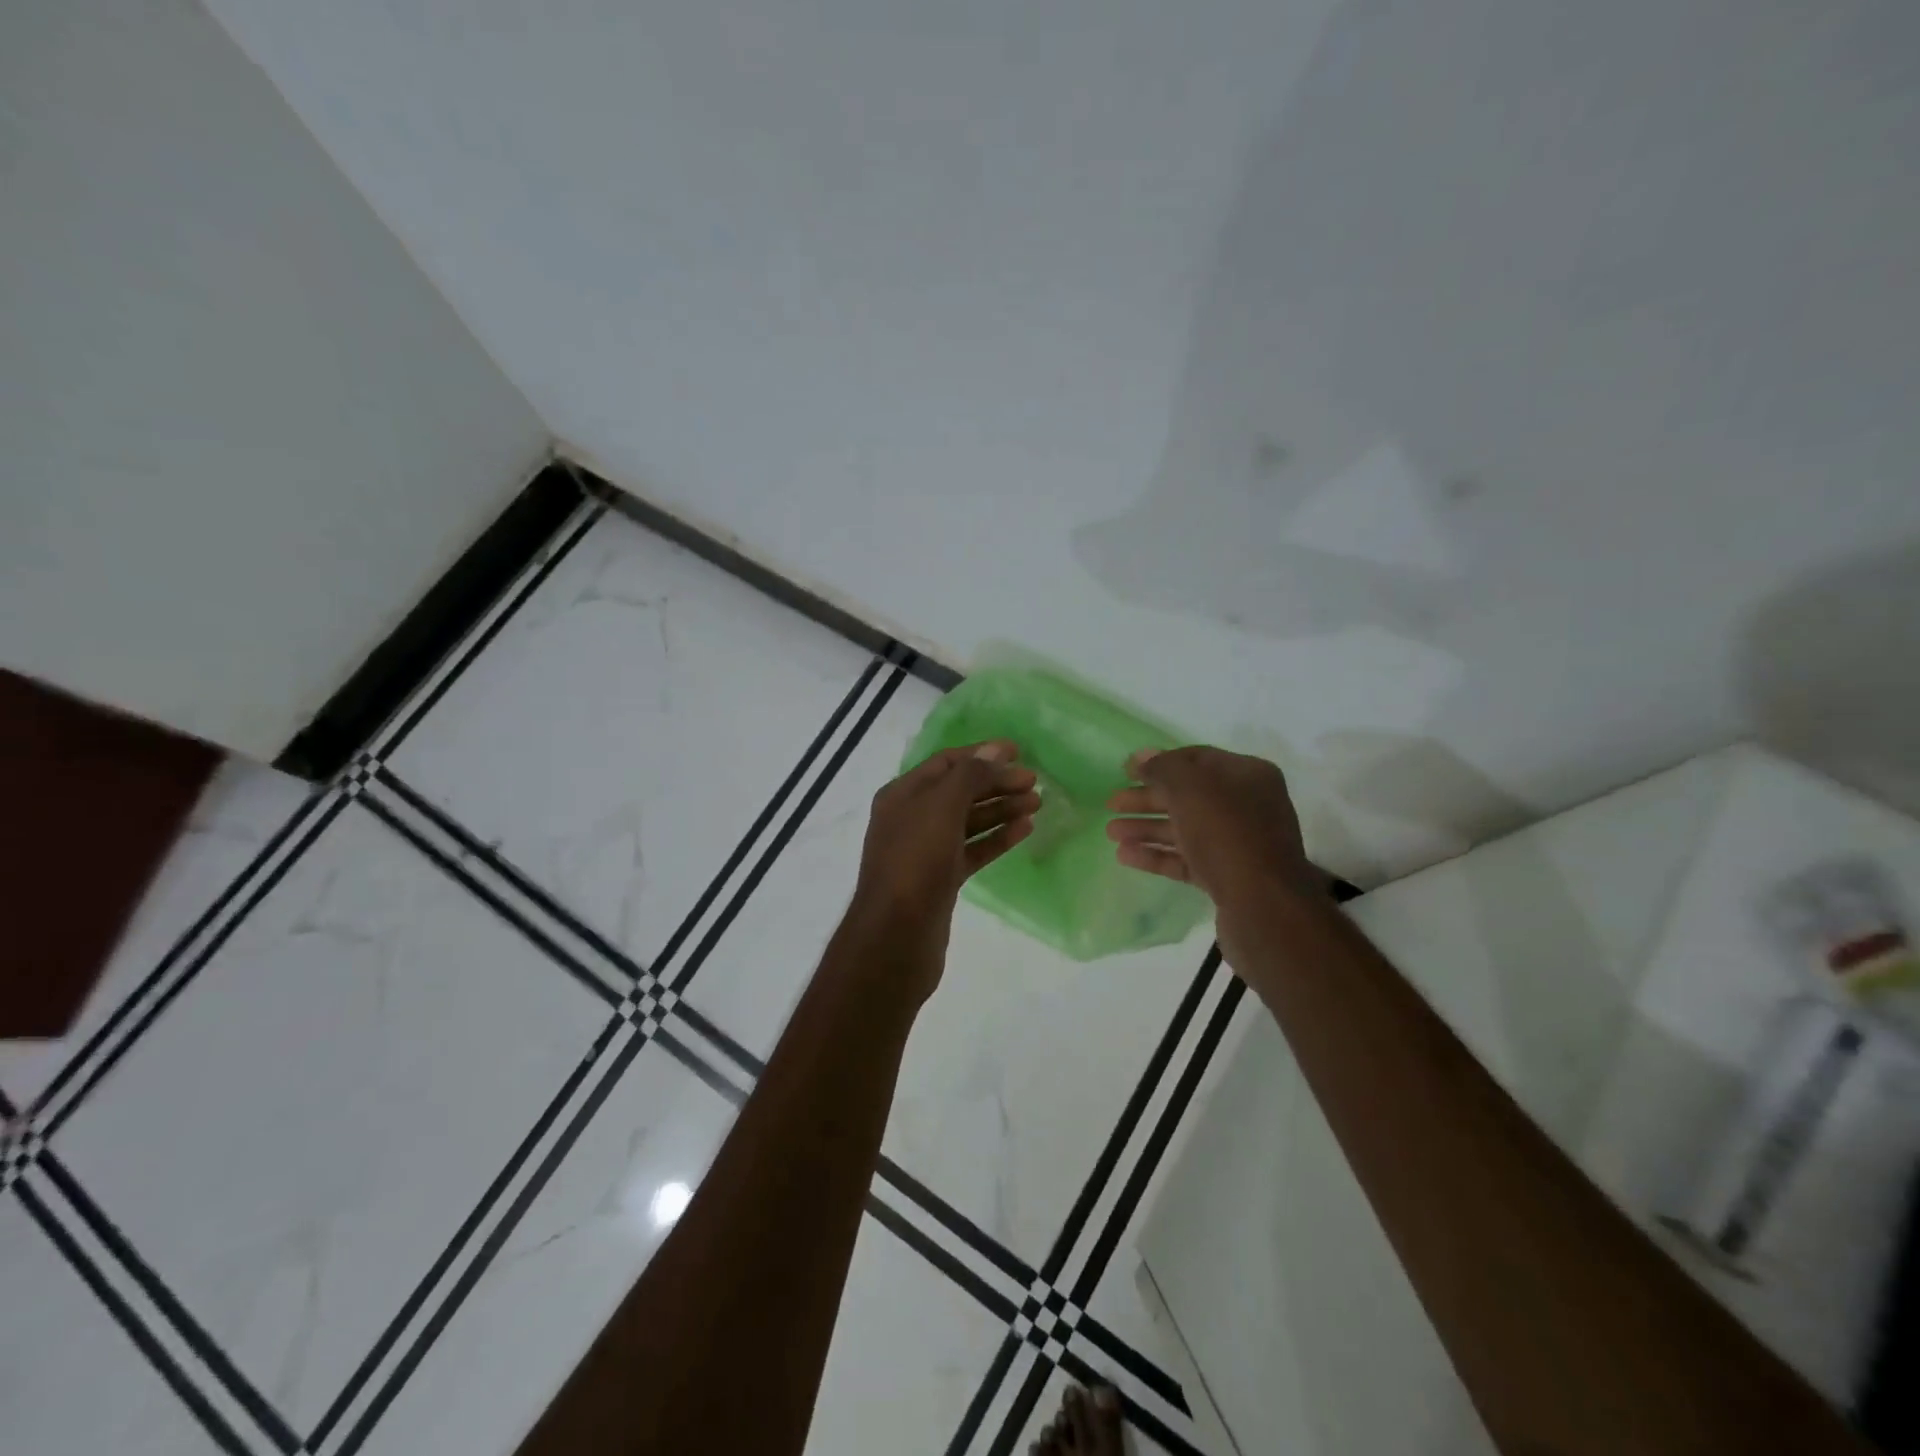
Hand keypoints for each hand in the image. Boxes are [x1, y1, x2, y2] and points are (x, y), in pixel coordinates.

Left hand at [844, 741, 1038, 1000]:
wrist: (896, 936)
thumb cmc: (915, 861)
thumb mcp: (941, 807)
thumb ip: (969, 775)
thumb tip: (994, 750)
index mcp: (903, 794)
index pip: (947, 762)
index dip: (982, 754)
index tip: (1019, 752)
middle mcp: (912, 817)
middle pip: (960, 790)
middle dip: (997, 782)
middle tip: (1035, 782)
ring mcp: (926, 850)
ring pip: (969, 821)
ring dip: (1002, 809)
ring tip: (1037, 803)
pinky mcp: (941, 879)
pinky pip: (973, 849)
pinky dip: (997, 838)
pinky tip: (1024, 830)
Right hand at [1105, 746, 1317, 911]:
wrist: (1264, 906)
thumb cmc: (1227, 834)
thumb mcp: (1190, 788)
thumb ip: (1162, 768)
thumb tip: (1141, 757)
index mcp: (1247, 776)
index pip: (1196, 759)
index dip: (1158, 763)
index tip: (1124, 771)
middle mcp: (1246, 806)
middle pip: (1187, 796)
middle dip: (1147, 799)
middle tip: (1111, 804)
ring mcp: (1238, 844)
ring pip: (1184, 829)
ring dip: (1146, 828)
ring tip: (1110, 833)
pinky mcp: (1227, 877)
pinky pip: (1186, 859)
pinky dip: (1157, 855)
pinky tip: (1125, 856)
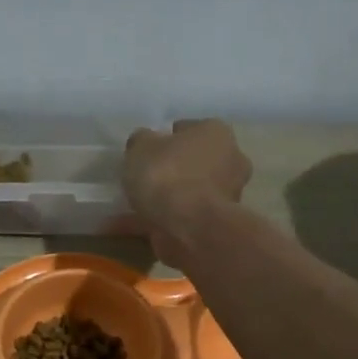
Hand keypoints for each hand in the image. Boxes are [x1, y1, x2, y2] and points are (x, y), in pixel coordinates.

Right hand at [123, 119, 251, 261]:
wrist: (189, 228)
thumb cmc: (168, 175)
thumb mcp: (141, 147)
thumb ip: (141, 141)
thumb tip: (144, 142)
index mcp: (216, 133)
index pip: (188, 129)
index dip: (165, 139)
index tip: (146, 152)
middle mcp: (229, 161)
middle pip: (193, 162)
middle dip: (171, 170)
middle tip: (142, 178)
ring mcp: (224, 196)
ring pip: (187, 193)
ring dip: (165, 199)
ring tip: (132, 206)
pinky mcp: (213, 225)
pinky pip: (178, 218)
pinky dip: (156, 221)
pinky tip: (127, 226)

§

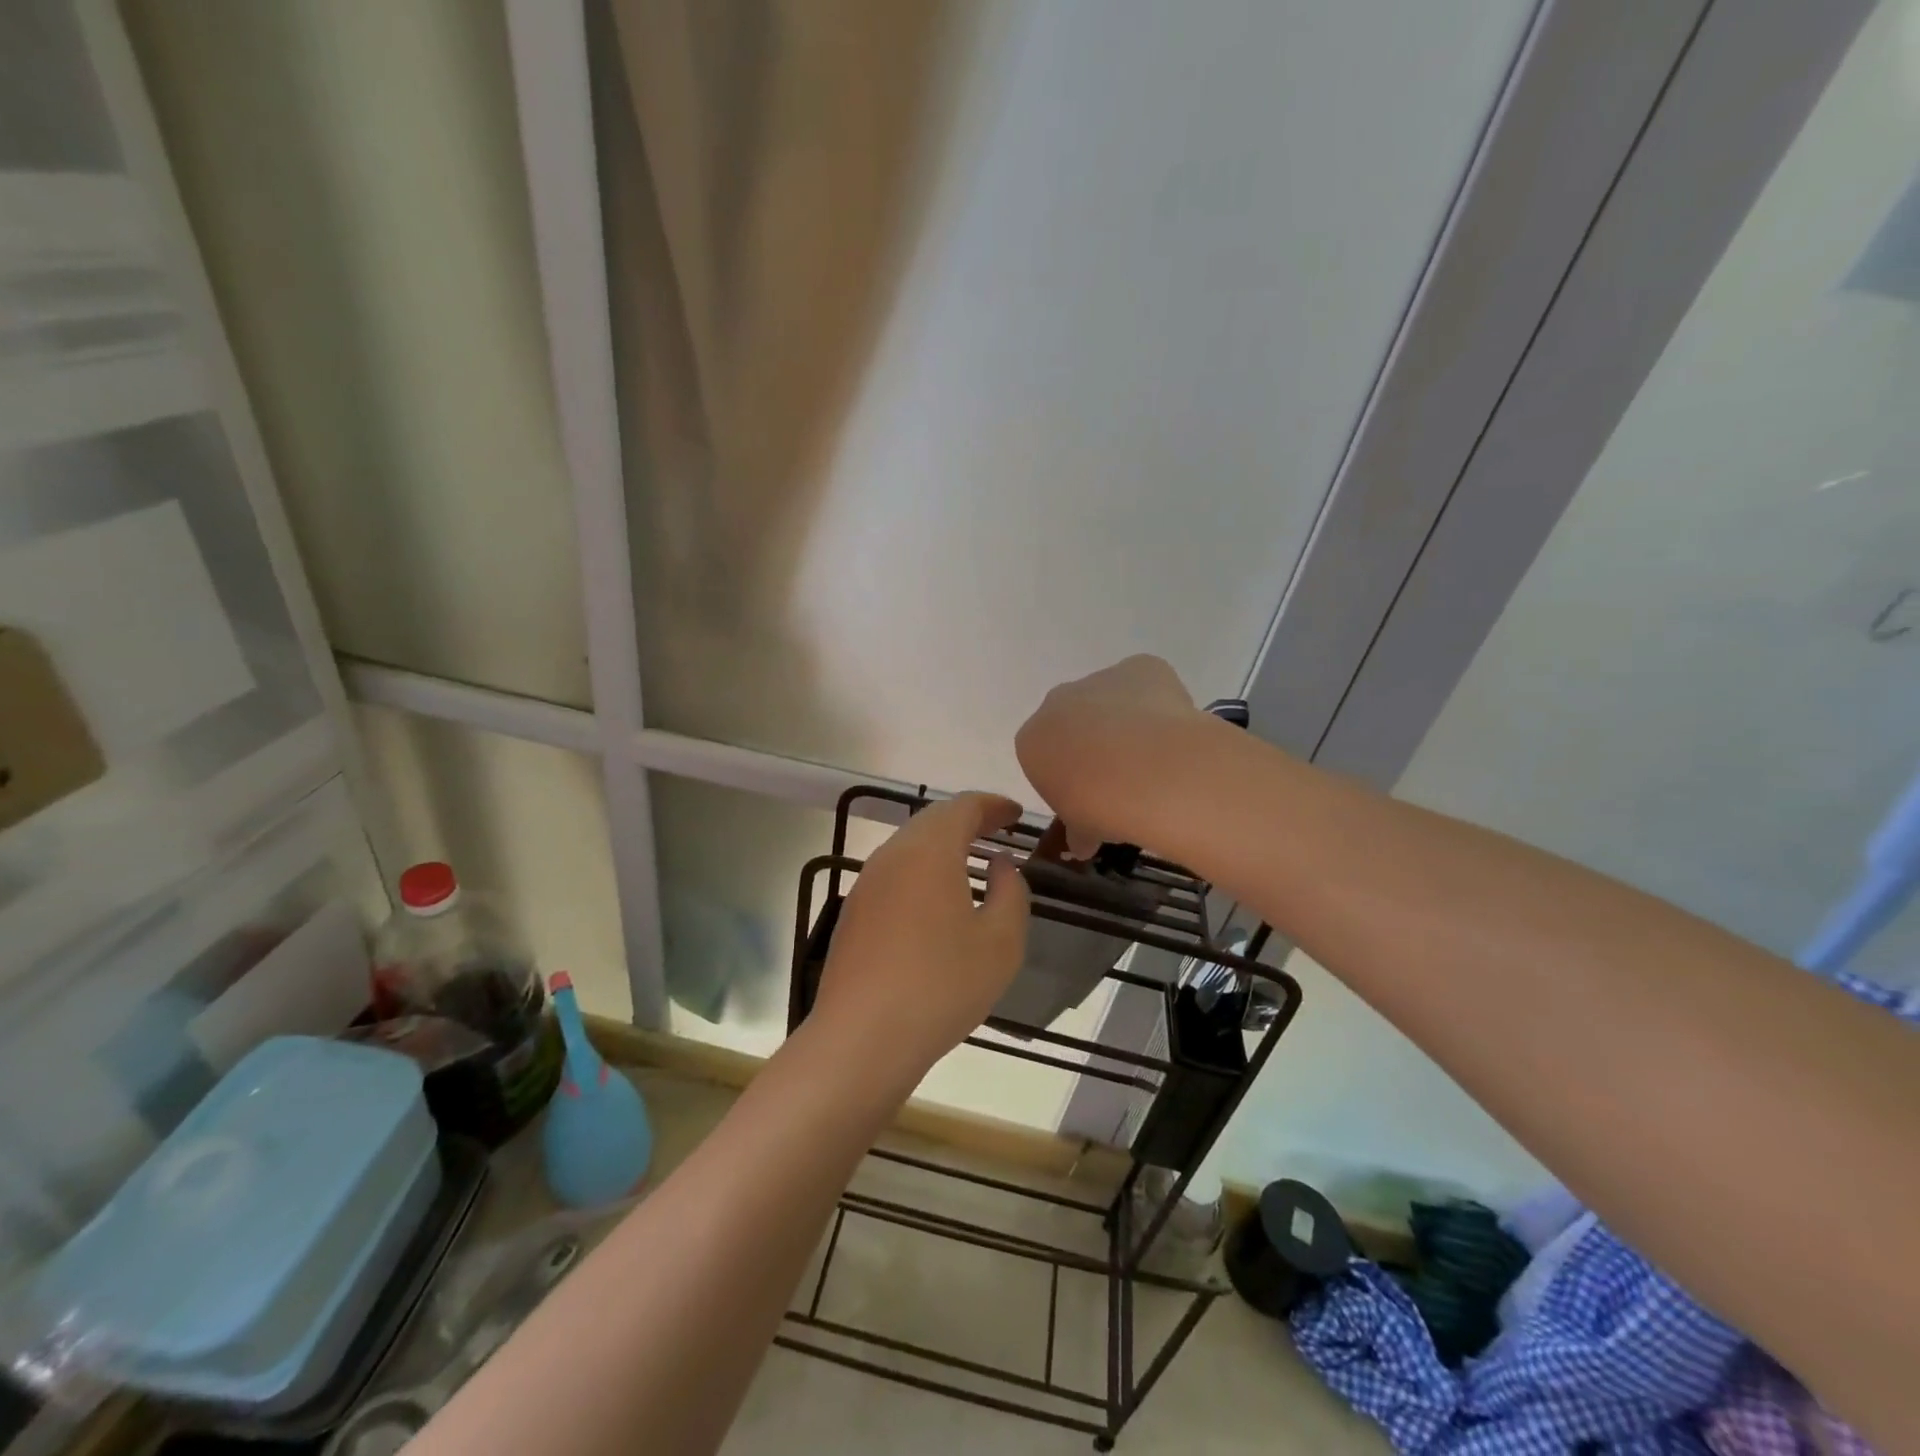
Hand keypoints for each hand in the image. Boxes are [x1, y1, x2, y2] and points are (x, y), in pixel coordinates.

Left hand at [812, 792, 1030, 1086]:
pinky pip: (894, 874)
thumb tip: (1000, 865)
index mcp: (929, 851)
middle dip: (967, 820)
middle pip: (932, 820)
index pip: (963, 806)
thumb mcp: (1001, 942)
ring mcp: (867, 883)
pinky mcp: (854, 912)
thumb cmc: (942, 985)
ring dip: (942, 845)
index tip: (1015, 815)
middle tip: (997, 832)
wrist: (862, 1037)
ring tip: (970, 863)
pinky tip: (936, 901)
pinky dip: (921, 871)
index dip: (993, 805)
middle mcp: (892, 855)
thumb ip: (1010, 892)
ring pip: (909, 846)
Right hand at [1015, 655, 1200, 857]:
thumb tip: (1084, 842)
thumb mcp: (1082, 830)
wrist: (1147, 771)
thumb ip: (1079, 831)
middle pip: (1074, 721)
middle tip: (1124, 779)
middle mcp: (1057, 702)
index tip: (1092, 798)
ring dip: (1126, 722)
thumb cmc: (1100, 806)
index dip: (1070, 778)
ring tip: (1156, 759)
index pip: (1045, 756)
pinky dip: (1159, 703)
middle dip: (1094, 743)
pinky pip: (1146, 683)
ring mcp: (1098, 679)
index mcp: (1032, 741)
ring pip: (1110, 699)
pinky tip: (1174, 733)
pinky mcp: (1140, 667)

§

Could you tally the lines of the listing above that contain the word "Right"? Give the number by itself.

### Solution to this exercise
3